Mongabay.co.id

Krisis Iklim Picu Krisis Hak Anak, Mengapa?

 

 

 

 

Dampak krisis iklim muncul di berbagai belahan dunia, termasuk Indonesia. Bencana banjir, longsor, kekeringan, kebakaran krisis air, cuaca ekstrem, abrasi sampai cuaca tak menentu lagi antara lain yang sudah terjadi di negeri ini. Salah satu pihak yang berisiko terdampak adalah anak-anak. Krisis iklim mempengaruhi upaya pemenuhan hak-hak anak.

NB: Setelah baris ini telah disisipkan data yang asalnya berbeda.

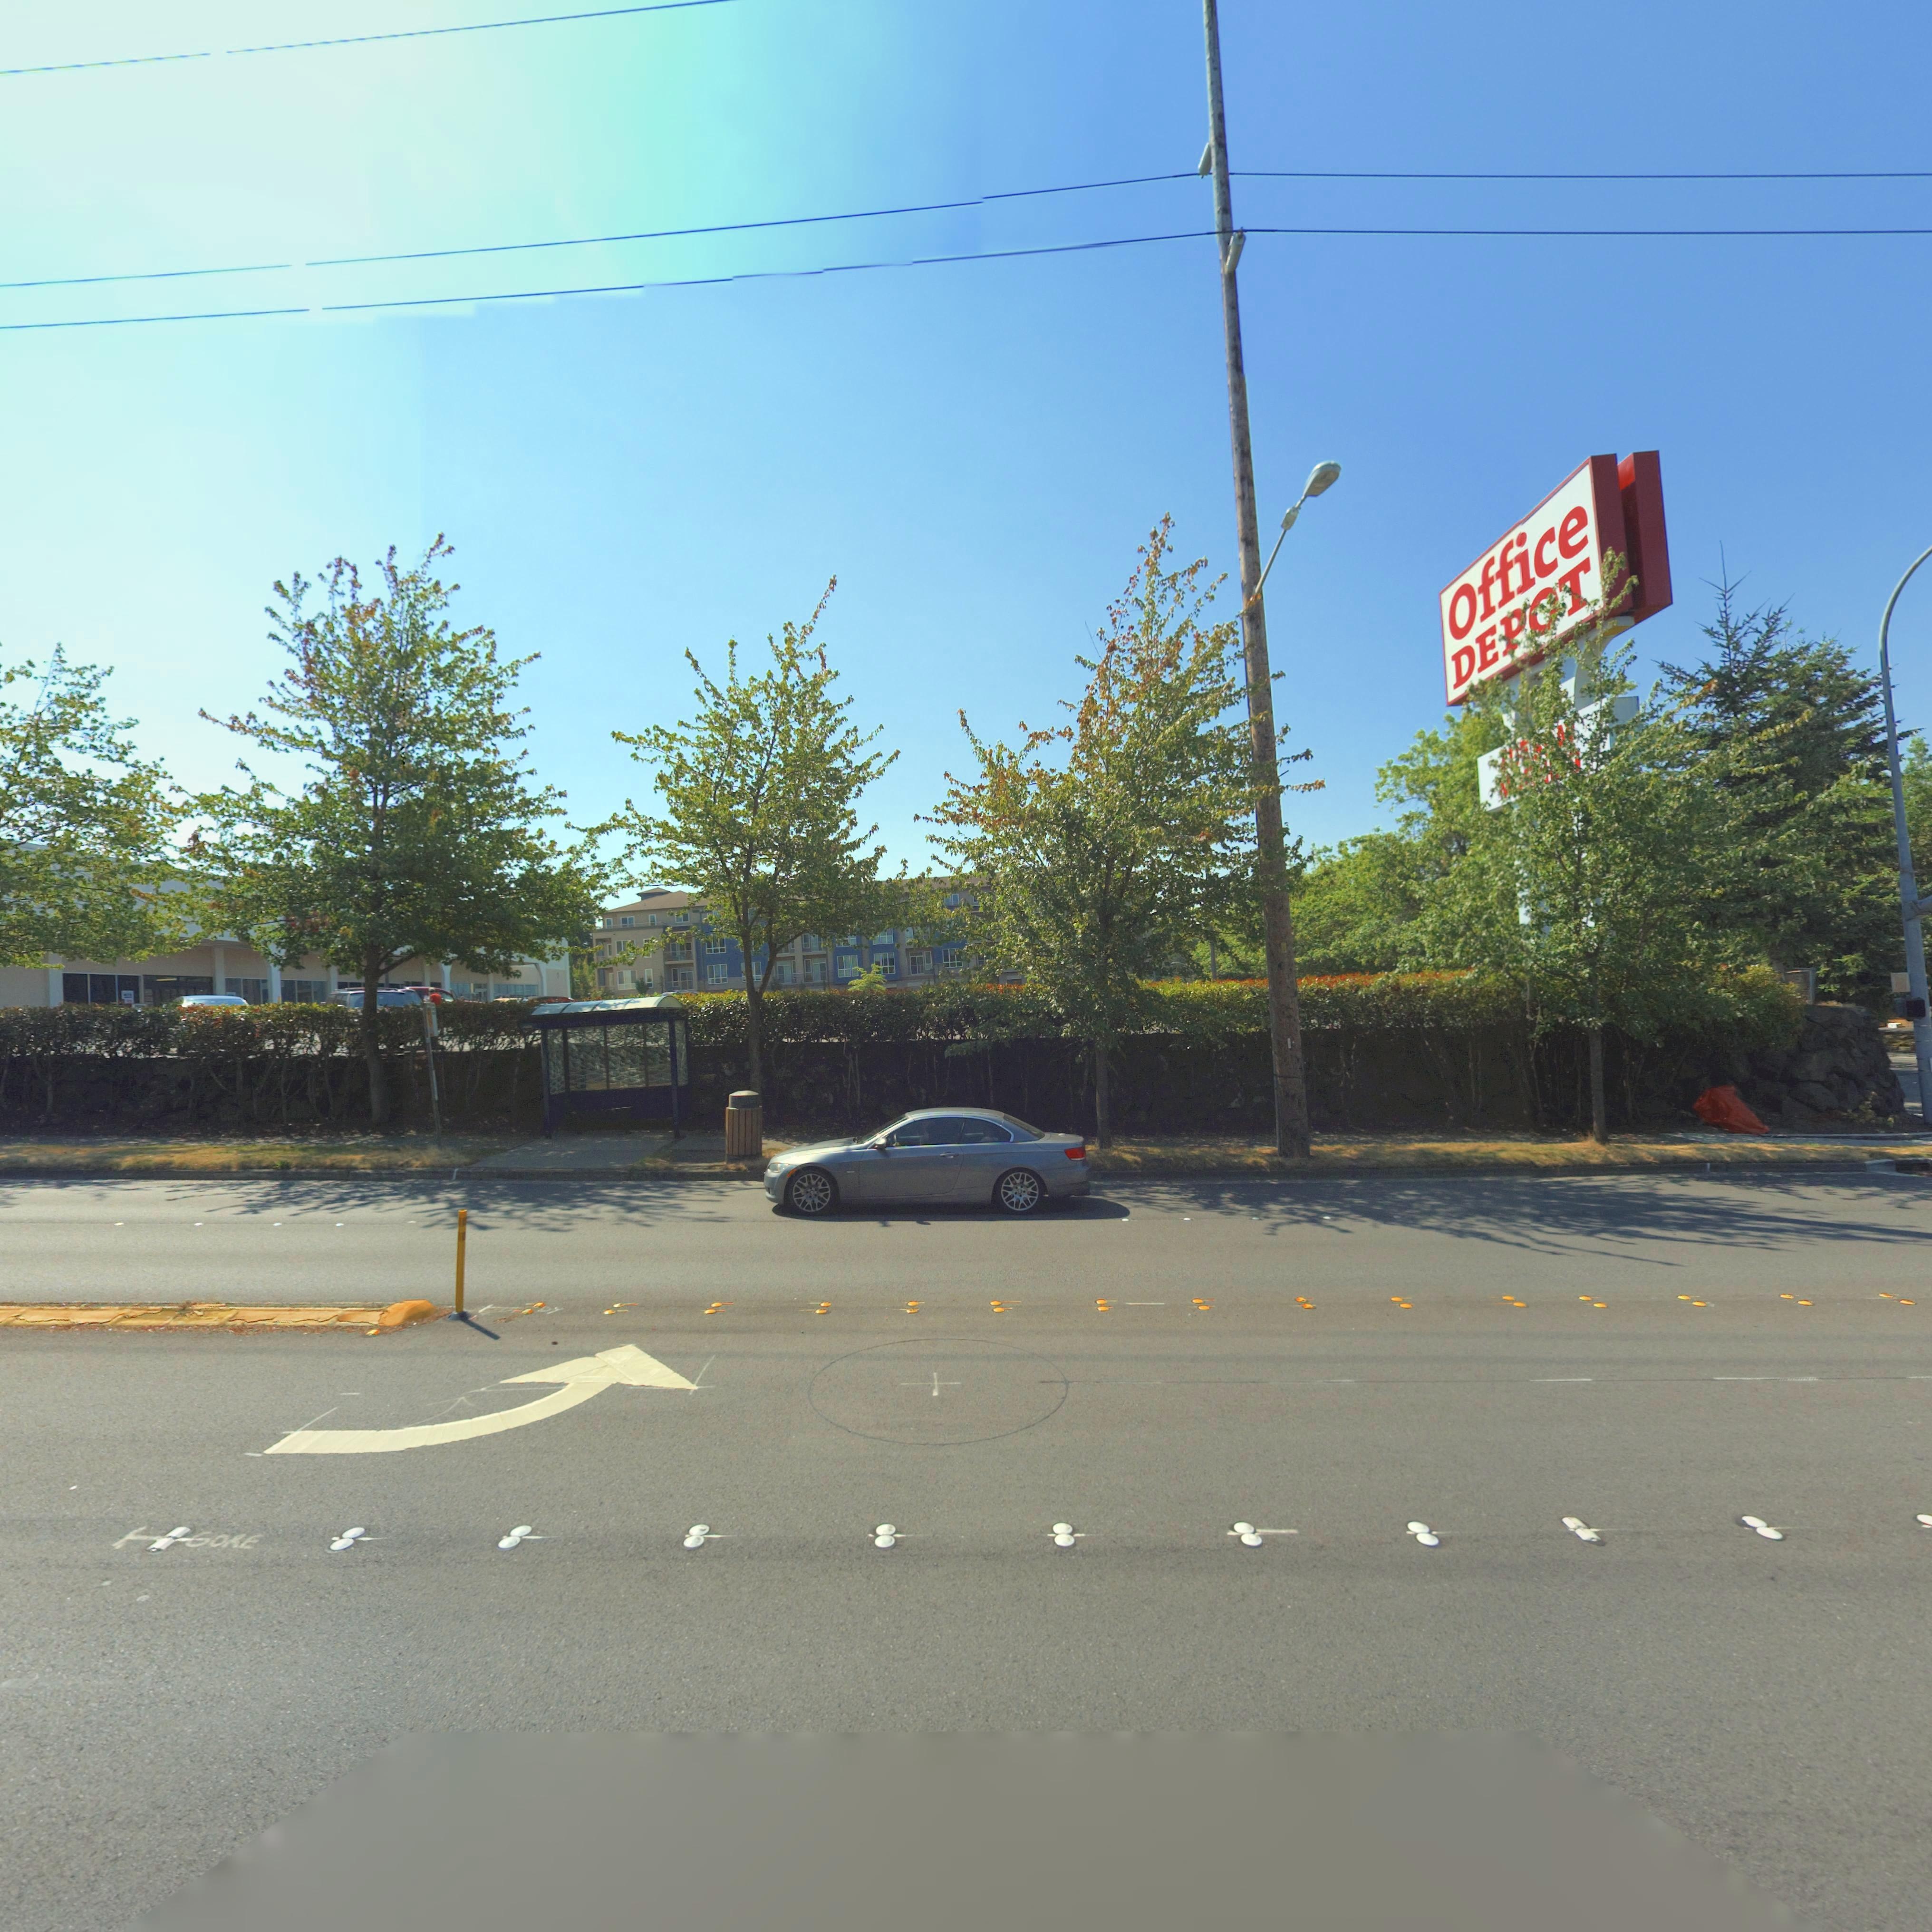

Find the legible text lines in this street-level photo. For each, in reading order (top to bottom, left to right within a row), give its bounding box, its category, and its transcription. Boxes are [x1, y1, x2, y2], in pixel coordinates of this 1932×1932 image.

[1446, 504, 1592, 643] BusinessName: Office
[1449, 553, 1599, 691] BusinessName: DE***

Troy Pantouw, Chief of Advocacy, Campaign, Communication & Media Save The Children (STC) Indonesia mengatakan, anak–anak menanggung beban berat dari dampak krisis iklim.

Untuk itu, katanya, penting upaya pemenuhan hak mereka menyasar pada membangun ketahanan mulai peningkatan kesadaran tentang aksi adaptasi krisis iklim, dan mendukung ekonomi keluarga. Juga, memastikan layanan dasar kesehatan pada anak terpenuhi, mendapat perlindungan sosial serta hak pendidikan anak.

“Krisis iklim mempengaruhi kesehatan dan kesejahteraan anak dalam berbagai bentuk,” katanya dalam diskusi daring menyambut Hari Anak yang jatuh pada 23 Juli ini, bertema, “Refleksi Pemenuhan Hak yang Mendorong Resiliensi Anak dan Keluarga,” Jumat (22/7/22).

Dalam bidang kesehatan, data Kementerian Kesehatan menyebutkan, penyakit salah satu dari perubahan iklim yaitu diare, pneumonia, infeksi saluran pernapasan akut, serta beberapa masalah gizi seperti kurang nutrisi dan kekurusan.

 

Badan Penanggulangan Bencana Daerah (BPBD) Makassar mencatat terdapat 3.206 jiwa pengungsi dari orangtua sampai anak-anak yang tersebar di 37 titik pengungsian di 6 kecamatan. Saat banjir seperti ini, hak kesehatan, hak pangan, dan keamanan termasuk hak pendidikan dan haklain juga berisiko tak terpenuhi layak. Foto: Basarnas Sulsel

 

Kemampuan anak dan keluarga beradaptasi dengan dampak iklim juga terbatas. Hal ini, katanya, karena beberapa alasan seperti pengetahuan, informasi dan pendampingan minim dari berbagai pihak. Untuk itu, penting memprioritaskan peningkatan kapasitas adaptasi anak dan keluarga serta memenuhi kebutuhan paling utama pada mereka yang paling terdampak.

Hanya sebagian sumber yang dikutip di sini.